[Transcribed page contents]
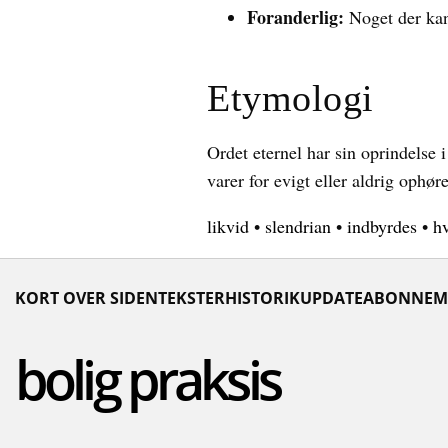
Foranderlig:
Noget der kan 
Etymologi
Ordet eternel har sin oprindelse i
varer for evigt eller aldrig ophøre
likvid
•
slendrian
•
indbyrdes
•
h
KORT OVER SIDEN
TEKSTER
HISTORIK
UPDATE
ABONNEM
bolig praksis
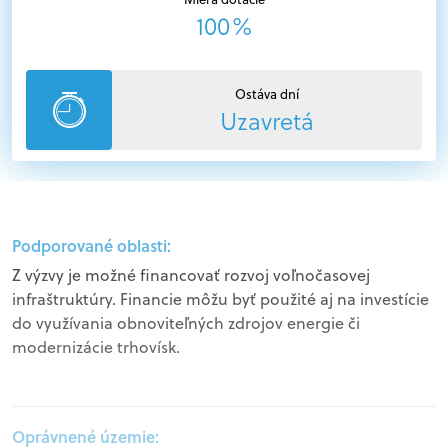
100%
Ostáva dní
Uzavretá
Podporované oblasti:
Z výzvy je možné financovať rozvoj voľnočasovej
infraštruktúry. Financie môžu byť použité aj na investície
do využívania obnoviteľných zdrojov energie či
modernizácie trhovísk.
Oprávnené územie:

* [What to work on] Please format the material from its start through the line containing "bolig praksis", inclusive, as a Markdown table with the columns Row and Text, giving each line a row number and omitting blank lines. Leave the pictures out of the table.

* [Answer for this exercise]
| Row | Text |
|---|---|
| 1 | Foranderlig: |
| 2 | Noget der kan  |
| 3 | Etymologi |
| 4 | Ordet eternel har sin oprindelse i |
| 5 | varer for evigt eller aldrig ophøre |
| 6 | likvid |
| 7 | • |
| 8 | slendrian |
| 9 | • |
| 10 | indbyrdes |
| 11 | • |
| 12 | h |
| 13 | KORT OVER SIDEN |
| 14 | TEKSTER |
| 15 | HISTORIK |
| 16 | UPDATE |
| 17 | ABONNEM |
| 18 | bolig praksis |